Homework… Blah

As I sit here in my “summer” I begin to wonder about the Fall and what my daughter will encounter in 3rd grade! I taught in a regular Ed classroom for 10 years, in a variety of grade levels, and always wondered about homework. Yes, homework.

Here are a few questions that I always pondered…

1) Did the kids even care to finish their homework?

2) Were they getting anything out of their homework?

3) Did they remember anything from the school day that was reviewed in their homework?

4) Why do teachers call it a “homework packet”?  (I hated that name and refused to use it)

5) Did parents even look at their child’s homework?

6) Should I even send homework home?

The answer to most of the questions above is NO! Homework has been just another “thing” for the kids to forget at home and then for me to hound them about until Friday. I tried to be creative when I sent homework home and gave out prizes for kids that returned it early. I went the complete other direction and gave harsh punishments for late homework. But in reality the kids didn’t get anything out of their homework and I didn’t even grade it because the district I worked in had a no grading homework policy.

The real question is…. Should homework being meaningful and dare I say FUN???? And the answer is a loud and strong YES!

This whole theory of meaningful homework really hit home with me this year with my own child. She would sit down, knock out her “packet” on Monday night and then wait to turn it in on Friday. It was the typical spelling words three times, reading passage, and then some math worksheet. (You know you are guilty of the same crime.)

For the first couple of months my daughter would take care of her homework with ease. Then came November… The 8 year old comes home and says that she doesn’t want to do her homework because it is not for a grade and it is boring. We now have a problem! I of course knew the homework policy and agreed with her about the boring aspect, but we pushed through and got it done with lots of whining and persuasion.

As the months went on homework really started to become an issue. My kiddo that could sit down and knock it out in 20 minutes had to be persuaded to sit down on Thursday night to start her homework. I asked her what she wanted to do for homework and she said she wanted to research pigs and make a poster with QR codes. We sat at the computer together for 30 minutes with no whining, crying, or pouting.

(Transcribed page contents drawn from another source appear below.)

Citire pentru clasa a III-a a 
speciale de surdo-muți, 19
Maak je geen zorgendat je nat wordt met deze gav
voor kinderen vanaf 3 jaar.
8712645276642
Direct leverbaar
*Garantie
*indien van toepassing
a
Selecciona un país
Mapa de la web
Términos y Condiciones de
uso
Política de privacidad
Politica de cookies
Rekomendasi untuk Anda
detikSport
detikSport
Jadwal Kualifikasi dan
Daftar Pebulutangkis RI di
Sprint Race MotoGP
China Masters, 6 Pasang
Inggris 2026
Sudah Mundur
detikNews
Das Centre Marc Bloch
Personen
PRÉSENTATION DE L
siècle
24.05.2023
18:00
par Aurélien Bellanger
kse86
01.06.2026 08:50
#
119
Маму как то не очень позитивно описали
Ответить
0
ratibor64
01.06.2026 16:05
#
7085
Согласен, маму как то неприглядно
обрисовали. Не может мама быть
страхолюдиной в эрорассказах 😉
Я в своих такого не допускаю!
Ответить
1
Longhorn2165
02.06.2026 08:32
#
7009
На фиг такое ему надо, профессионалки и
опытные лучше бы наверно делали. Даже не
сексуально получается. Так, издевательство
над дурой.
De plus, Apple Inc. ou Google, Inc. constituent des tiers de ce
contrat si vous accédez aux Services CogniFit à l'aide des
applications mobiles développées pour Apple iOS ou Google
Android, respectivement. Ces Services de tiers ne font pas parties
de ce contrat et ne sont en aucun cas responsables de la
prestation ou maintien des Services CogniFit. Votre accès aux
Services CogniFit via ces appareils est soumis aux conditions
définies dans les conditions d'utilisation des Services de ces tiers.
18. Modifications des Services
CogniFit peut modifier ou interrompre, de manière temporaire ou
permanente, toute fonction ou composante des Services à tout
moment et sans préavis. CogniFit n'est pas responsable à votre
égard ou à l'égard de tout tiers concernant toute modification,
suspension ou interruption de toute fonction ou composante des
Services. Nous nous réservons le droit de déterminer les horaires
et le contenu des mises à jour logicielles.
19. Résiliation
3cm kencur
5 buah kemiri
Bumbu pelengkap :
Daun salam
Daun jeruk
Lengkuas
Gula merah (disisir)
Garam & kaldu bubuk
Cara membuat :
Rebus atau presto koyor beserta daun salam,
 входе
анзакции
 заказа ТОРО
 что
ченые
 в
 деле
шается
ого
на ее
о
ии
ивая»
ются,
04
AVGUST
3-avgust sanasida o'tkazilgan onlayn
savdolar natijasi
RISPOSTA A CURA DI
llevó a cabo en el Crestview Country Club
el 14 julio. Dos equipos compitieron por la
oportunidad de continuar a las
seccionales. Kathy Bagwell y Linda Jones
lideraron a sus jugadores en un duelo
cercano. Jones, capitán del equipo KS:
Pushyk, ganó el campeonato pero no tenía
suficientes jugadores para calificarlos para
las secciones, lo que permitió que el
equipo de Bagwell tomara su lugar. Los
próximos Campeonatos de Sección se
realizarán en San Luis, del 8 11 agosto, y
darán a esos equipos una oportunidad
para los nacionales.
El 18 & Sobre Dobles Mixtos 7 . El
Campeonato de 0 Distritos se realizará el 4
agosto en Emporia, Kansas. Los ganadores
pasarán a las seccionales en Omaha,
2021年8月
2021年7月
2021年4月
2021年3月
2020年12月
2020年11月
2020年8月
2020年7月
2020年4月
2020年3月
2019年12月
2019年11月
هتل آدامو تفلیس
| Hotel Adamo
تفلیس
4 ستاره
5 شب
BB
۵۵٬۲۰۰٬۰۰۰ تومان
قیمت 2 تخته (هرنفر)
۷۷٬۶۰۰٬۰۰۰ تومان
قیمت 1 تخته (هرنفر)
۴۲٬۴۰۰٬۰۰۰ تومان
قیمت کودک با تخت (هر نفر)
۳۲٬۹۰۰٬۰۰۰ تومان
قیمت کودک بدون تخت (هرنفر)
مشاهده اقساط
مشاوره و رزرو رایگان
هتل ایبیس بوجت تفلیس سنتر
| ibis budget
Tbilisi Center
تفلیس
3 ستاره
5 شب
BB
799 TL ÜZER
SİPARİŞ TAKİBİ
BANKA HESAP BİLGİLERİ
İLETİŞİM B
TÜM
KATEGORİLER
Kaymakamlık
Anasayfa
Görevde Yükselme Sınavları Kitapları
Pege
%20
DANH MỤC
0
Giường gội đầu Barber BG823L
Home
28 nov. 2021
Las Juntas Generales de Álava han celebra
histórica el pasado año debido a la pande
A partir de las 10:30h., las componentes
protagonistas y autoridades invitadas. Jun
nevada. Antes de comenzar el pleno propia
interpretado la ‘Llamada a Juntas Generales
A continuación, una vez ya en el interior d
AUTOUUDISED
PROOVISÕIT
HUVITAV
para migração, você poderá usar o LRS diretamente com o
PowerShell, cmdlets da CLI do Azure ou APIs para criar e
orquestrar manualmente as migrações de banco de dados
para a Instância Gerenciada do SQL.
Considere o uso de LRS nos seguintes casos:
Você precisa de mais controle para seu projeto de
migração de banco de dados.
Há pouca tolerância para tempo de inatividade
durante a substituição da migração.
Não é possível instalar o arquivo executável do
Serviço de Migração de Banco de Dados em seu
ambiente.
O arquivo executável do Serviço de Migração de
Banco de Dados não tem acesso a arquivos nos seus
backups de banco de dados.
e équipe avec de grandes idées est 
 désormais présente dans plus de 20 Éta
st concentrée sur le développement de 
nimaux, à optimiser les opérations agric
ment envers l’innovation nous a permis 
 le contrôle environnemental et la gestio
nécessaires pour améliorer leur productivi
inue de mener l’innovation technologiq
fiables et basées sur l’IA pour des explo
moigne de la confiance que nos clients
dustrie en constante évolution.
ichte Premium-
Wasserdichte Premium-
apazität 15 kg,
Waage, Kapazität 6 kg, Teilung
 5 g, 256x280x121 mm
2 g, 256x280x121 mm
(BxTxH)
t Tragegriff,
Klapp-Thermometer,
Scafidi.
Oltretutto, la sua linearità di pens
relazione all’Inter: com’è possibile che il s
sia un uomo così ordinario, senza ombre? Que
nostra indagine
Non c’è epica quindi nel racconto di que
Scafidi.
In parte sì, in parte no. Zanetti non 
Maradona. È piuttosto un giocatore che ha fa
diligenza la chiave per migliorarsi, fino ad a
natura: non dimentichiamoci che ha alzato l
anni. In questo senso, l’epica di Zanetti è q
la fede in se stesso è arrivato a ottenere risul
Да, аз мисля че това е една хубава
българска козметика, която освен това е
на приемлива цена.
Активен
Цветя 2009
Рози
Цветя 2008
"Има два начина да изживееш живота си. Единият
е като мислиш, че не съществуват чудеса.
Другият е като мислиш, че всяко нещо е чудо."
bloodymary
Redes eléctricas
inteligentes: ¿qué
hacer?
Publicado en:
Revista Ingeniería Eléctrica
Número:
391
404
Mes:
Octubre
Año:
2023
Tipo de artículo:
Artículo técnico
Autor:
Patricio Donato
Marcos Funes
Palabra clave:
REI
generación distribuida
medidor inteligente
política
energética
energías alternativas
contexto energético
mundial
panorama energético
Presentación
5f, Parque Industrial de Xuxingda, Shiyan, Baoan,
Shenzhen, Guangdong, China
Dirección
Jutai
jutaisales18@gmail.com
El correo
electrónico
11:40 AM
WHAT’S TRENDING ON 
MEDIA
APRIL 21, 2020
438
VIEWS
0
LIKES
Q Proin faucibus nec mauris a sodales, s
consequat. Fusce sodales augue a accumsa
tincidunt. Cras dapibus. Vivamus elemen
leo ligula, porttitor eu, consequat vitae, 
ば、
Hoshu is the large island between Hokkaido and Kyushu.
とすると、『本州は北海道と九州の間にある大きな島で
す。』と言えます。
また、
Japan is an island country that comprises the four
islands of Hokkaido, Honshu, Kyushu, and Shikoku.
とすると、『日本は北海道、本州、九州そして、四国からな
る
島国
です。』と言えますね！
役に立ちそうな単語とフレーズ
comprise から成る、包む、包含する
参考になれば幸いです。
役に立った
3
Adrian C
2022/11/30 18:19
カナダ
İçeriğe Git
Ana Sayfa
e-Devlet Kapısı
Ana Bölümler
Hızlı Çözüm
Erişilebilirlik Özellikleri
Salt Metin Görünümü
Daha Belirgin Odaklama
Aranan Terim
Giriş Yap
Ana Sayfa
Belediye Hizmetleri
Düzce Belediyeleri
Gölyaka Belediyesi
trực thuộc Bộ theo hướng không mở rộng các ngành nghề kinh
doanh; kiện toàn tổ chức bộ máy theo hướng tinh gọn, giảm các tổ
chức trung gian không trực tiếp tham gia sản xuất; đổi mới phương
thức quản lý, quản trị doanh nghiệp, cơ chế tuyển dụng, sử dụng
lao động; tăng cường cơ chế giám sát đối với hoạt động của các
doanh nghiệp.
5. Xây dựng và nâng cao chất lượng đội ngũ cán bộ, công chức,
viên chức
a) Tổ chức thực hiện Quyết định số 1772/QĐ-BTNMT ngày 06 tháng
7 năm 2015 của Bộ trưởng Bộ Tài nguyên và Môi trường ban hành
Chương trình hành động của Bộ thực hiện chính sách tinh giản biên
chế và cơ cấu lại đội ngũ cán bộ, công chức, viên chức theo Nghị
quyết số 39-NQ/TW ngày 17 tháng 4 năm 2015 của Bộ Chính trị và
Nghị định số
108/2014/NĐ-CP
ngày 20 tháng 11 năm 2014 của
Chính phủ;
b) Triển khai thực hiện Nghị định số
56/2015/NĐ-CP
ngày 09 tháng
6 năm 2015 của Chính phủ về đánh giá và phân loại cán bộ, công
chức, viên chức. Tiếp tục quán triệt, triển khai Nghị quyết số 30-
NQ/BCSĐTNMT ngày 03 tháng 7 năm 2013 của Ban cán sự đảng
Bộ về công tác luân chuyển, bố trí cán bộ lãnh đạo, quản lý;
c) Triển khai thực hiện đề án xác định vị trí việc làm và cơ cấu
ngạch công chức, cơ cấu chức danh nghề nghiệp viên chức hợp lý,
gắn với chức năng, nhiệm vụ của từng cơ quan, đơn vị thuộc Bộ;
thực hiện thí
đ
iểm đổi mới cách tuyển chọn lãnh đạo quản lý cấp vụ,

Dare I say she even smiled while doing homework.

It then occurred to me that homework needs to change. I’m not asking for an elaborate project every week (we all know that parents like to “help” a little too much when it comes to home projects). I wanted something meaningful for my daughter that gave her “choice”.  Maybe practice the same skills but give the student the ability to be creative or inventive. Crazy idea I know!

I tried my hardest to push this issue, but there came a point where I didn’t want to push my daughters’ teacher too far because I know overwhelming teaching can be. I sat back and reflected and knew that something would come to me in the future.

Jump ahead a few months and I am sitting in a conference listening to a speaker who tells the group that the word homework should not be used anymore. I was so excited because someone was on the anti-homework train with me. She encouraged us to assign missions instead of homework. I envisioned sending home 10 minute task that students could complete on their own or with minimal parent help. This form of homework would be fun and give you a quick snapshot into the students’ head. I also envisioned students coming to school excited to share their completed missions and everyone having their missions completed. Of course the missions would take a little time to plan, but I feel like the end products of the missions greatly outweigh the time spent planning.

I do hope that this blog post encourages teachers to think outside of the box and encourage you to make changes with your homework. Homework doesn’t have to be mundane and boring. It can be creative, include higher ordered thinking, and be fun for students if you put forth a little effort and give students choice.

As you start planning your classroom for the fall think about missions. What are some missions that you want to see your kids complete? Would you rather complete a mission during in-service or fill out a worksheet?